▸ **OBJECTIVE**:
Rewrite the records below, substituting "Structure" for every occurrence of "Target" and leaving everything else unchanged.

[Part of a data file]
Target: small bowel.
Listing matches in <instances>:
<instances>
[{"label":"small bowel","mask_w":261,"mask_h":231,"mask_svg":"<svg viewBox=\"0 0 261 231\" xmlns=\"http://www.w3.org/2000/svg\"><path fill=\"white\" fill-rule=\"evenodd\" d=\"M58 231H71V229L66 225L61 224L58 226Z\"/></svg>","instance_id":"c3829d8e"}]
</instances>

▸ **TASK RESULT**:
Structure: small bowel.
Listing matches in <instances>:
<instances>
[{"label":"small bowel","mask_w":261,"mask_h":231,"mask_svg":"<svg viewBox=\"0 0 261 231\" xmlns=\"http://www.w3.org/2000/svg\"><path fill=\"white\" fill-rule=\"evenodd\" d=\"M58 231H71V229L66 225L61 224L58 226Z\"/></svg>","instance_id":"c3829d8e"}]
</instances>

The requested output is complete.